Tags

, , , ,

Wish 3( 。・_・。)(。・_・。 )

Title : Wish 2

Pairings : Wonkyu, Yunjae, maybe others later

Disclaimer : All casts are belong to their self and God and manga Wish belong to CLAMP

Inspired : Manga Wish by the amazing mangakas CLAMP

Warning : Un-betaed, BL, OOC, Romance, Fantasy, AU

Summary : Some wishes can’t be fulfilled alone

( 。・_・。)(。・_・。 )

Previous Chapter

“Tuan..”

“Ya?”

“Aku pasti akan mengabulkan permintaanmu.”

“Kau ini keras kepala juga ya. Aku tidak mempunyai permintaan yang bisa kau kabulkan.”

“Anda belum tahu saja tuan. Setiap orang memiliki sesuatu yang tidak bisa mereka lakukan, setiap orang memiliki keinginan yang tidak bisa diraih seorang diri. Cepat atau lambat, tuan pasti memiliki keinginan itu.” Ucapnya sambil terbang mengelilingi diriku. Aku mengikutinya dengan mataku.

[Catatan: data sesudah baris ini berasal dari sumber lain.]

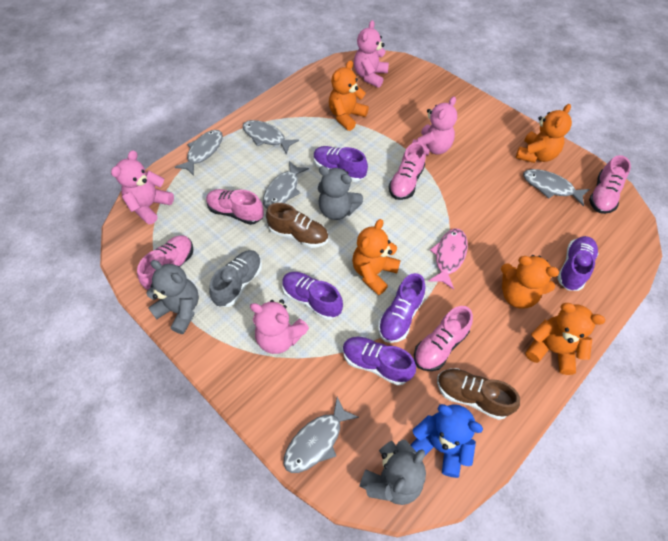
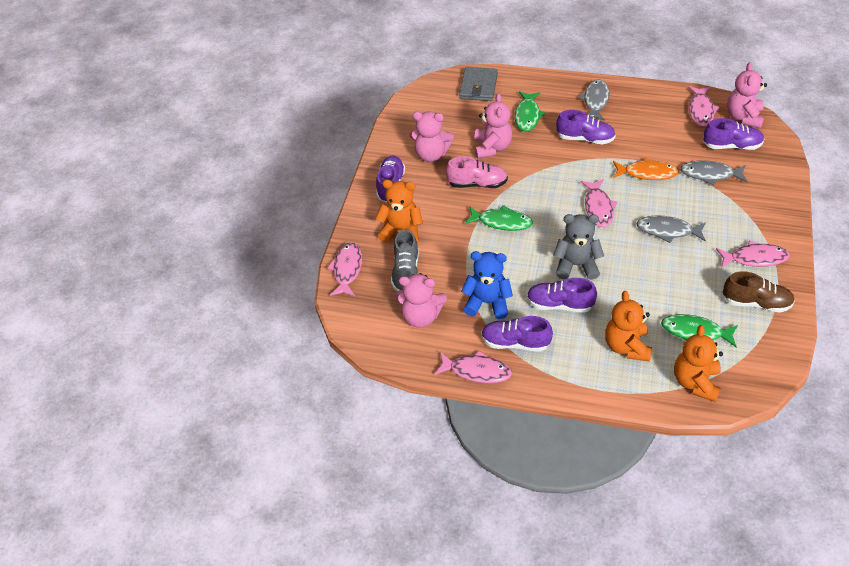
brown shoe: 2 -> 1
green fish: 0 -> 3
grey fish: 5 -> 3
grey teddy bear: 3 -> 1
grey wallet: 0 -> 1
orange fish: 0 -> 1
orange teddy bear: 5 -> 3
pink fish: 1 -> 5
pink shoe: 5 -> 1

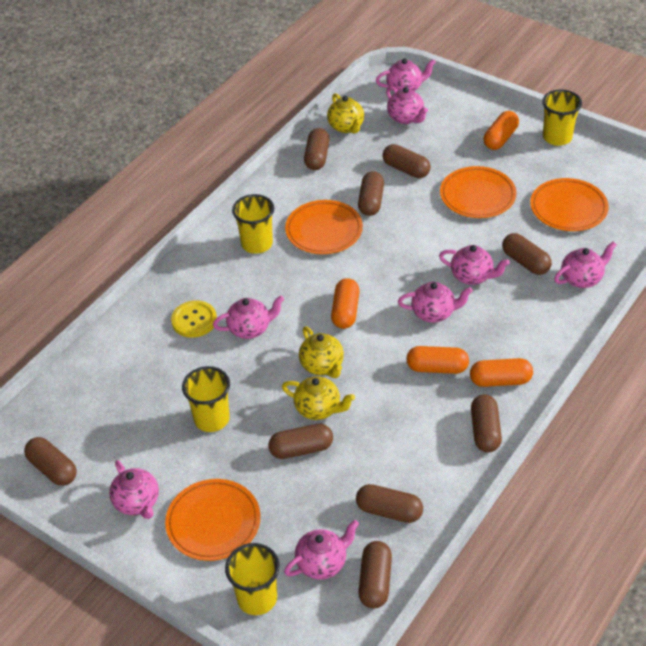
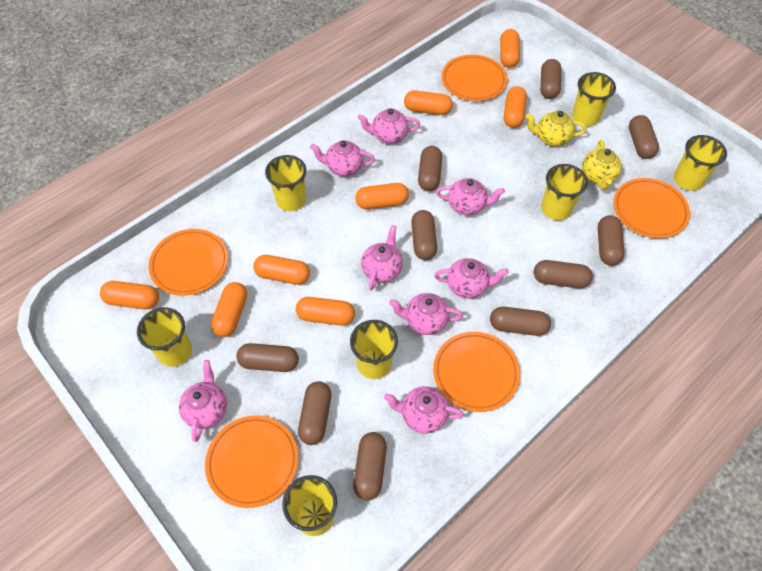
brown capsule: 9 -> 10
orange capsule: 4 -> 8
orange plate: 4 -> 5
yellow button: 1 -> 0
yellow cup: 4 -> 7
yellow teapot: 3 -> 2

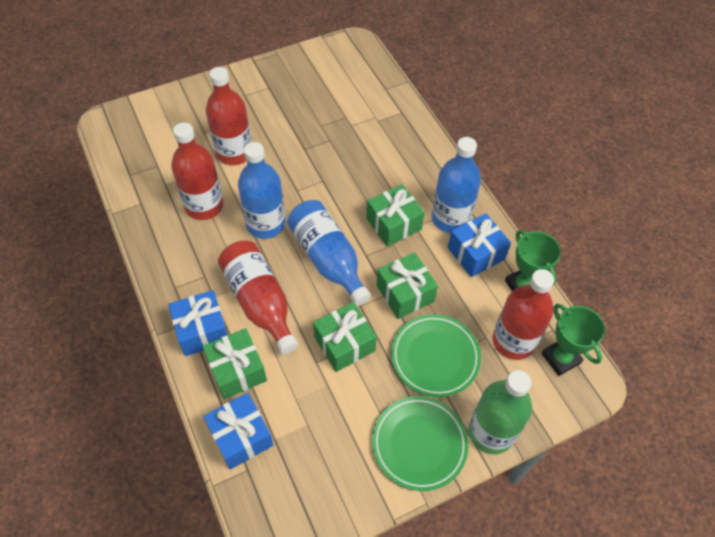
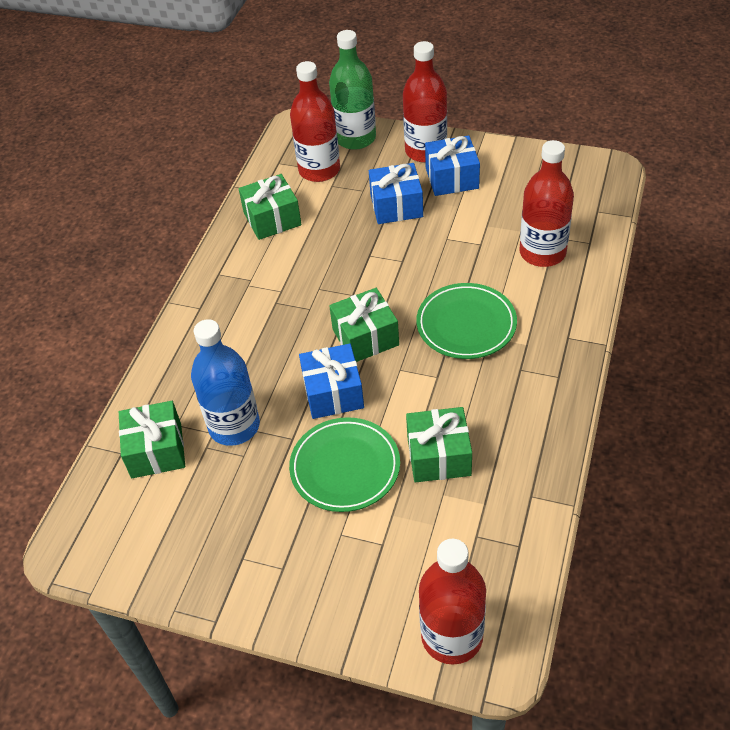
blue bottle: 3 -> 1
green trophy: 2 -> 0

Kemudian Kyuhyun terbang ke arah kehadapanku dan mengusapkan tangan gempalnya di pipiku.

“Dan saat tuan memiliki keinginan itu, tuan tidak akan menyesal karena aku yang akan membantu tuan mengabulkannya.”

“Terserahmu saja.” Kyuhyun tertawa geli mendengar jawabanku. Kami terdiam lagi sejenak sampai Kyuhyun kembali membuka suaranya. Tampaknya malaikat satu ini senang sekali berbicara denganku.

“Tuan, bolehkah aku memanggilmu Siwon?” tanyanya penuh harap. Aku hanya mengangguk sebagai jawabannya dan bisa dipastikan dia gembira. Kyuhyun kembali terbang kesana kemari lalu berhenti di depanku.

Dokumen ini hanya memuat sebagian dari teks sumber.